Overview
Rosacea is a chronic inflammatory skin condition causing persistent redness, flushing, visible blood vessels, and sometimes spots on the face, predominantly on the cheeks, nose, chin, and forehead. It follows a relapsing course with flares triggered by various factors. It is not contagious and does not scar, but can significantly affect self-confidence.
How common is it?
Rosacea affects approximately 1 in 10 adults in the UK. It is most common in fair-skinned people of northern European descent and peaks between age 30 and 60. Women are more frequently affected, though men tend to have more severe disease.
Causes and risk factors
Rosacea involves dysregulation of innate immunity in the skin, vascular reactivity, and abnormal responses to environmental triggers. Demodex mite overpopulation and dysbiosis of the skin microbiome are also implicated.
Common risk factors
- Genetic predisposition and fair skin
- Triggers: alcohol, hot drinks, spicy food, extremes of temperature, sun exposure, exercise, emotional stress, certain skin products
- Demodex folliculorum mite overgrowth
- H. pylori infection (weaker association)
- Abnormal kallikrein 5 and cathelicidin peptide levels in skin causing neurogenic inflammation
Symptoms
- Persistent facial redness (erythematotelangiectatic type)
- Flushing triggered by specific stimuli
- Visible broken blood vessels (telangiectasia)

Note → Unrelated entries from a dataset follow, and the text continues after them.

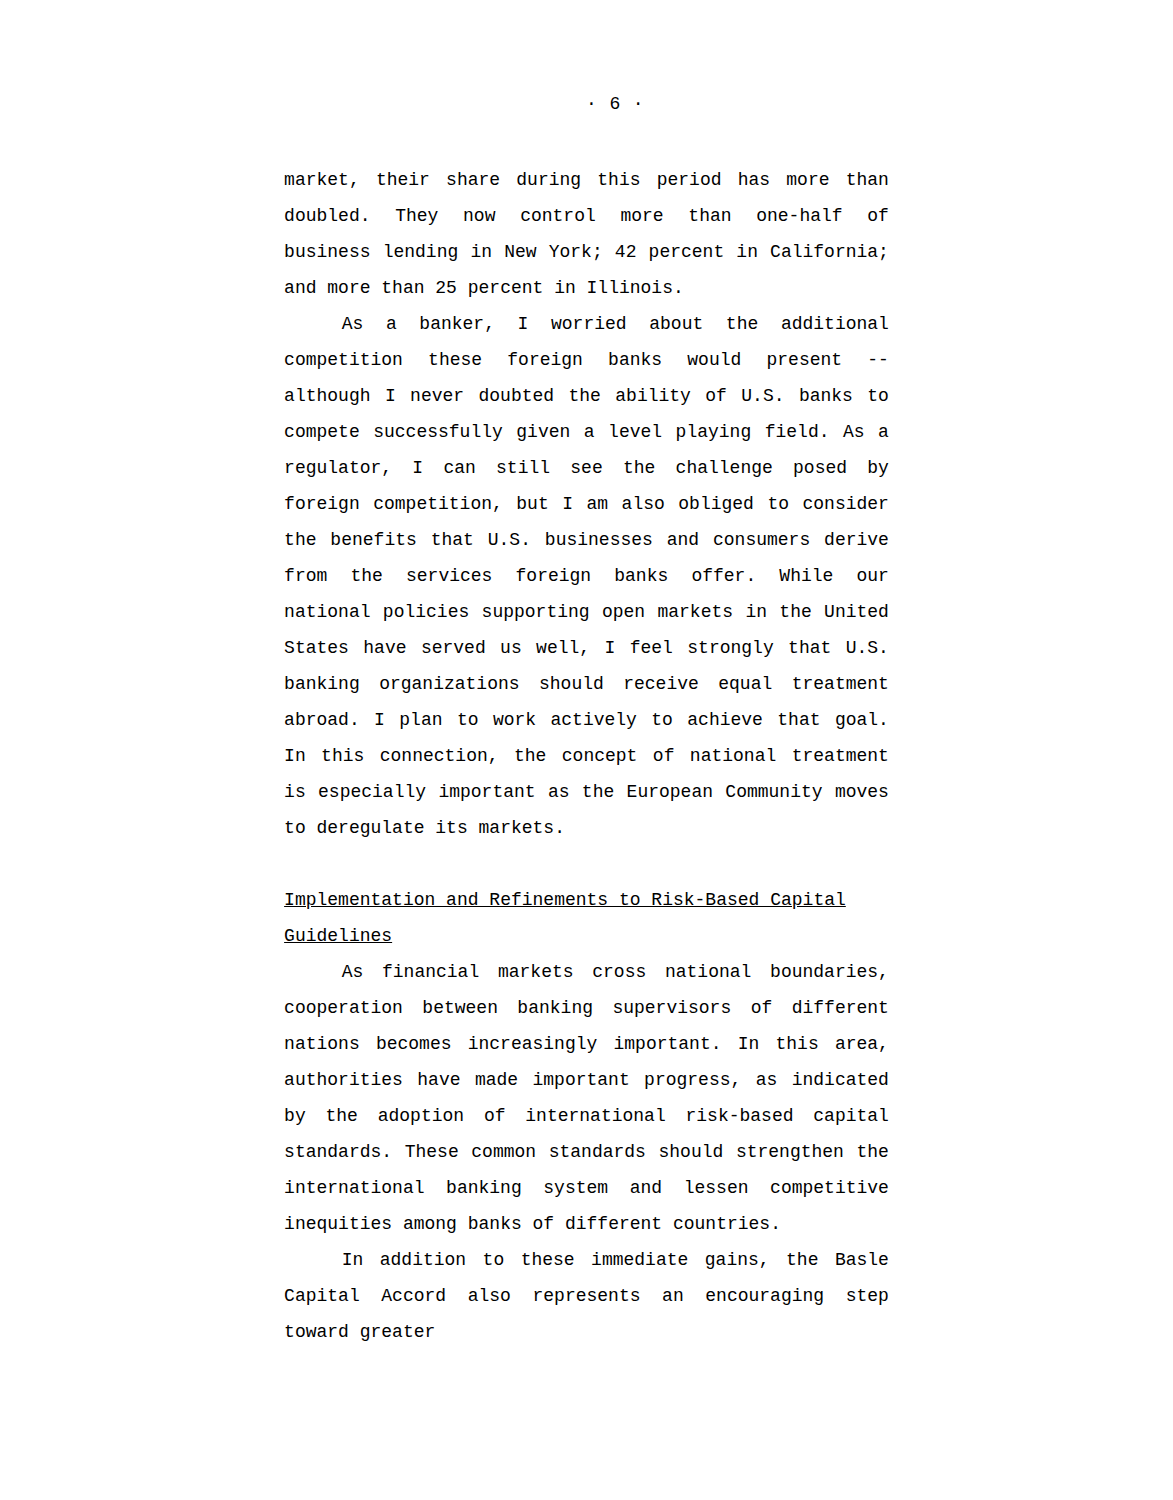· 6 ·
market, their share during this period has more than doubled. They now control more than one-half of business lending in New York; 42 percent in California; and more than 25 percent in Illinois.
As a banker, I worried about the additional competition these foreign banks would present -- although I never doubted the ability of U.S. banks to compete successfully given a level playing field. As a regulator, I can still see the challenge posed by foreign competition, but I am also obliged to consider the benefits that U.S. businesses and consumers derive from the services foreign banks offer. While our national policies supporting open markets in the United States have served us well, I feel strongly that U.S. banking organizations should receive equal treatment abroad. I plan to work actively to achieve that goal. In this connection, the concept of national treatment is especially important as the European Community moves to deregulate its markets.
Implementation and Refinements to Risk-Based Capital Guidelines
As financial markets cross national boundaries, cooperation between banking supervisors of different nations becomes increasingly important. In this area, authorities have made important progress, as indicated by the adoption of international risk-based capital standards. These common standards should strengthen the international banking system and lessen competitive inequities among banks of different countries.
In addition to these immediate gains, the Basle Capital Accord also represents an encouraging step toward greater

- Papules and pustules on the face (resembling acne but without blackheads) — papulopustular type
- Skin thickening and enlargement of the nose (rhinophyma) — phymatous type, predominantly in men
- Eye redness, dryness, and irritation (ocular rosacea) in about 50% of patients
When to see a doctor
See a GP or dermatologist for persistent facial redness or spots not responding to over-the-counter skincare. Ocular rosacea requires ophthalmological assessment.
Diagnosis
Clinical diagnosis based on characteristic facial distribution and morphology. No specific blood tests or skin biopsies needed in typical cases.
Treatments
Topical treatments
Azelaic acid (15 to 20% gel or cream) and ivermectin 1% cream are first-line topical treatments for papulopustular rosacea, reducing both erythema and lesions. Metronidazole gel is also effective.
Oral antibiotics
Low-dose doxycycline 40mg modified-release (sub-antimicrobial dose) is most evidence-based — anti-inflammatory rather than antibiotic effect. Used for moderate-to-severe papulopustular rosacea. 12-week courses.
Brimonidine and oxymetazoline gels
Topical alpha-adrenergic agonists reduce facial redness by vasoconstriction within hours. Useful for immediate cosmetic improvement before events.
Laser and IPL
Pulsed dye laser and intense pulsed light (IPL) reduce persistent erythema and telangiectasia that do not respond to topical treatment. Several sessions needed.
Self-care and lifestyle
- Identify and avoid personal triggers using a diary
- Use a high-SPF (30 to 50) broad-spectrum sunscreen every day
- Use gentle, fragrance-free skincare products
- Apply a green-tinted primer to neutralise redness cosmetically if needed
Prevention
Rosacea cannot be prevented but triggers can be minimised. Rigorous daily sunscreen use slows progression of telangiectasia and redness.